(Excerpts from a dataset)

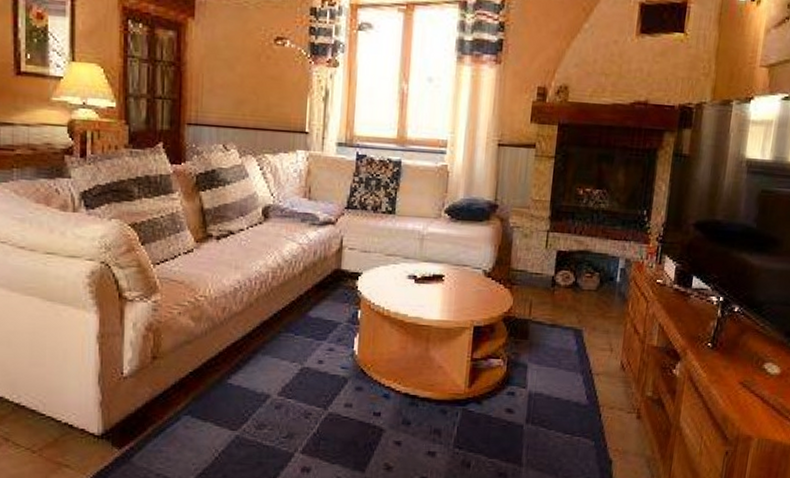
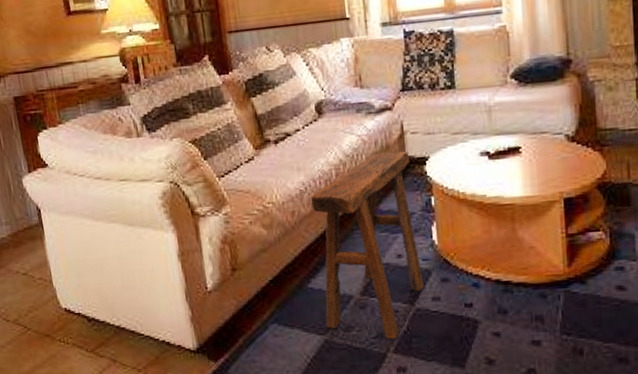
stool: none [239,262,344,441] -> present [310,151,423,340]

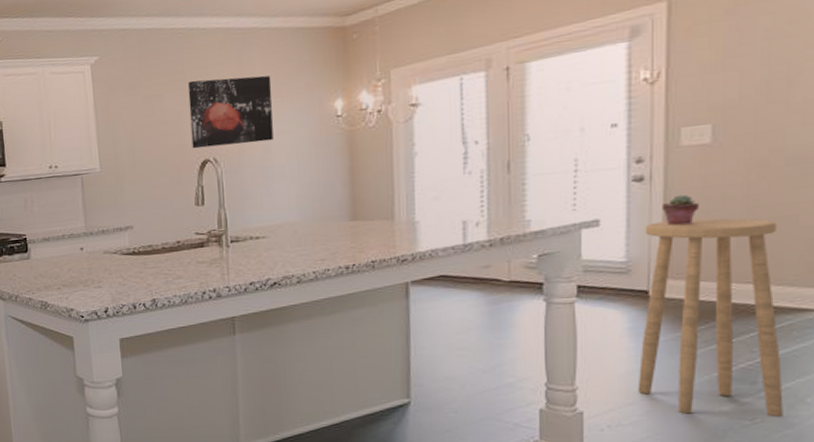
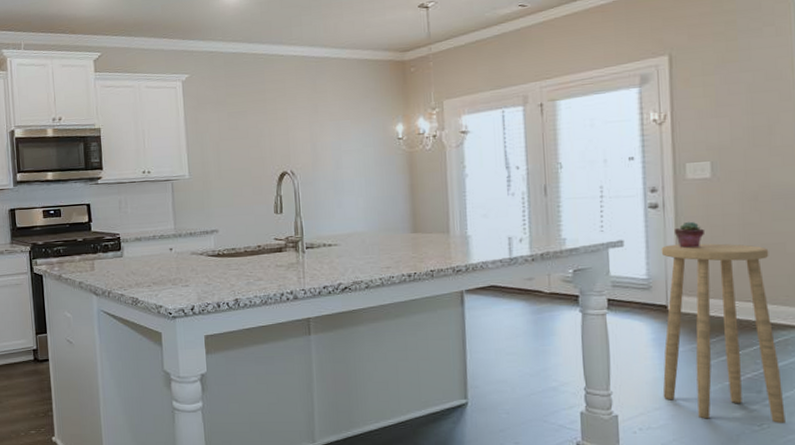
wall art: present [187,75,273,149] -> none [268,99,343,162]

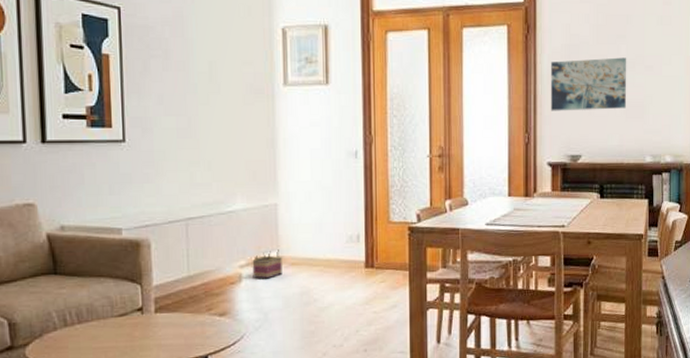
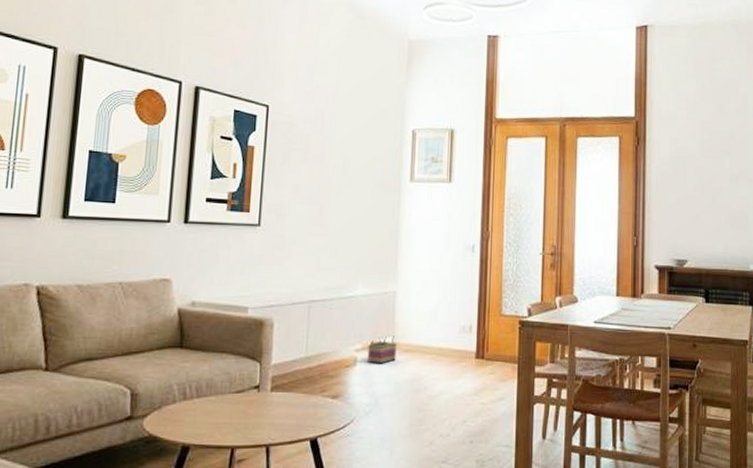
wall art: present [550,57,627,111] -> none [658,170,731,218]

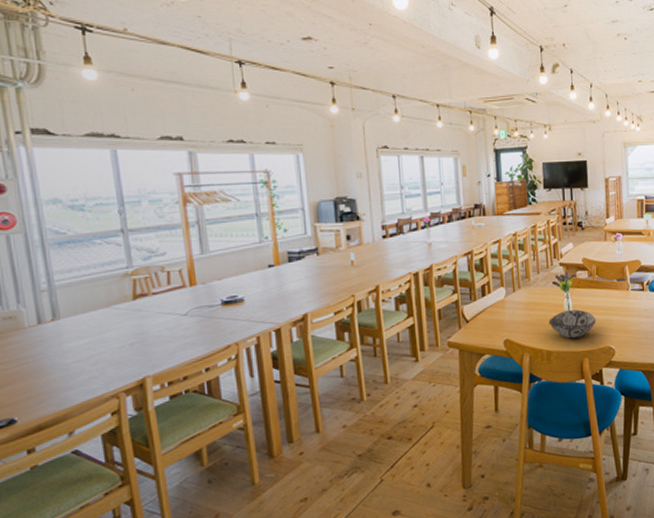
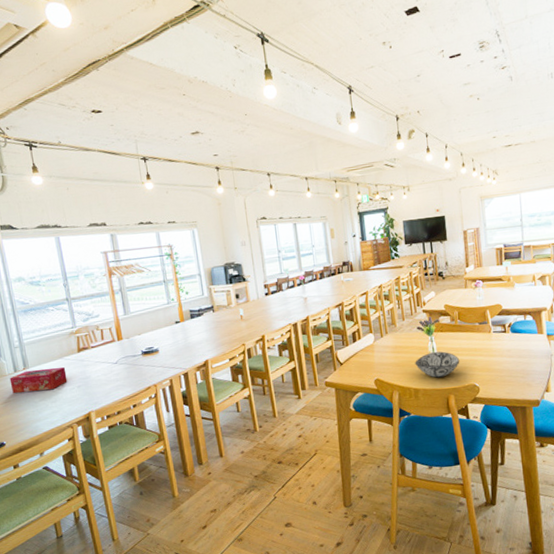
tissue box: none [30,319,116,352] -> present [9,367,68,393]

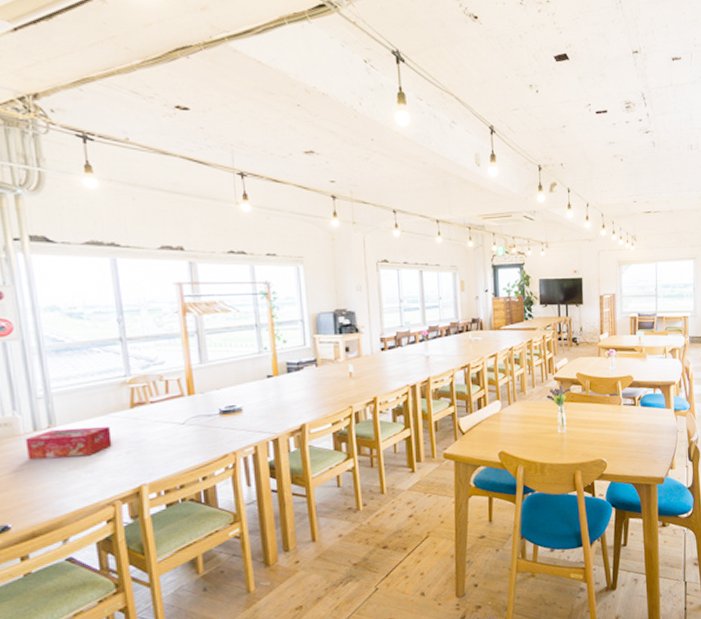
decorative bowl: present [415,351,460,378] -> none [543,423,589,452]

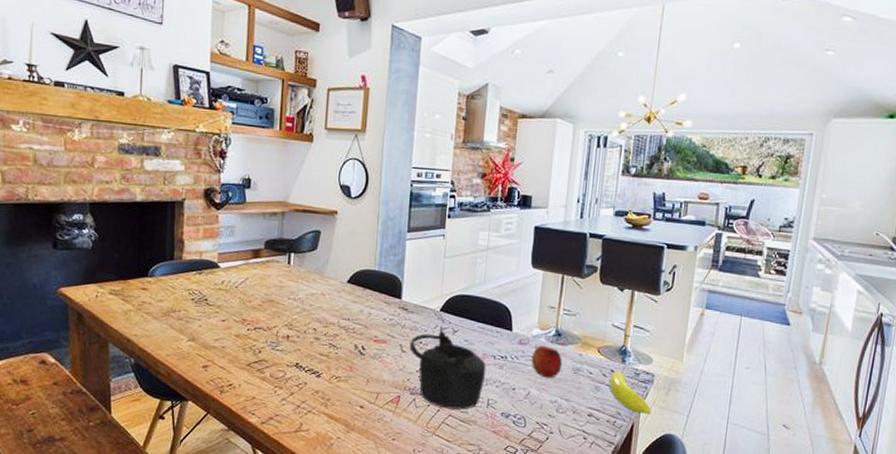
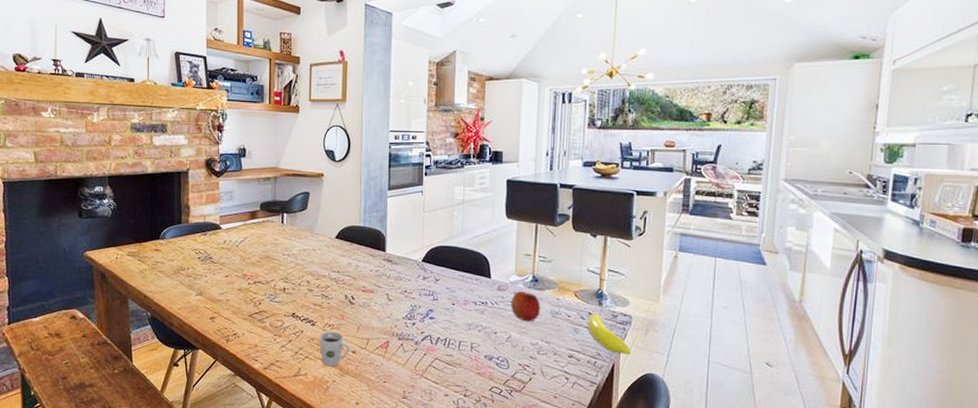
cup: none [324,383,357,423] -> present [319,331,350,367]
teapot: present [409,330,487,410] -> none [395,279,468,353]

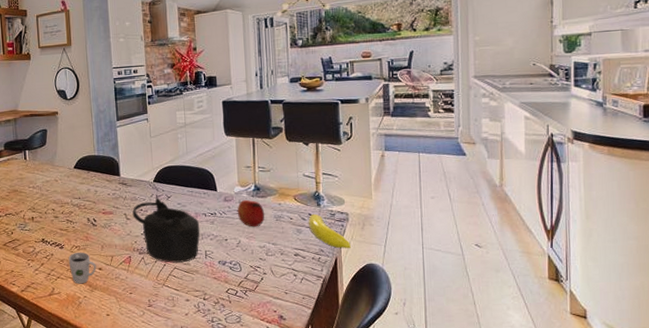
teapot: none [395,279,468,353] -> present [132,197,200,263]

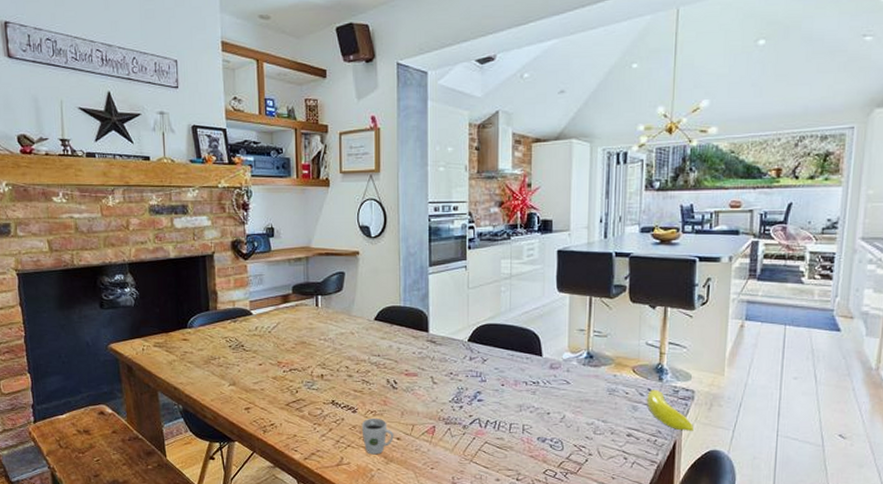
teapot: present [132,197,200,263] -> none [440,360,519,437]
fruit: present [237,199,265,227] -> none [564,368,597,401]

● **Task**: The exact lines from the beginning of the data through the one that contains "teapot: present [409,330,487,410]" must be given again, both ends included, and pictures must be left out.

● **Solution to this task**:
stool: none [239,262,344,441] -> present [310,151,423,340]

wall art: present [187,75,273,149] -> none [268,99,343,162]

wall art: present [550,57,627,111] -> none [658,170,731,218]

tissue box: none [30,319,116,352] -> present [9,367,68,393]

decorative bowl: present [415,351,460,378] -> none [543,423,589,452]

cup: none [324,383,357,423] -> present [319,331,350,367]
teapot: present [409,330,487,410] -> none [395,279,468,353]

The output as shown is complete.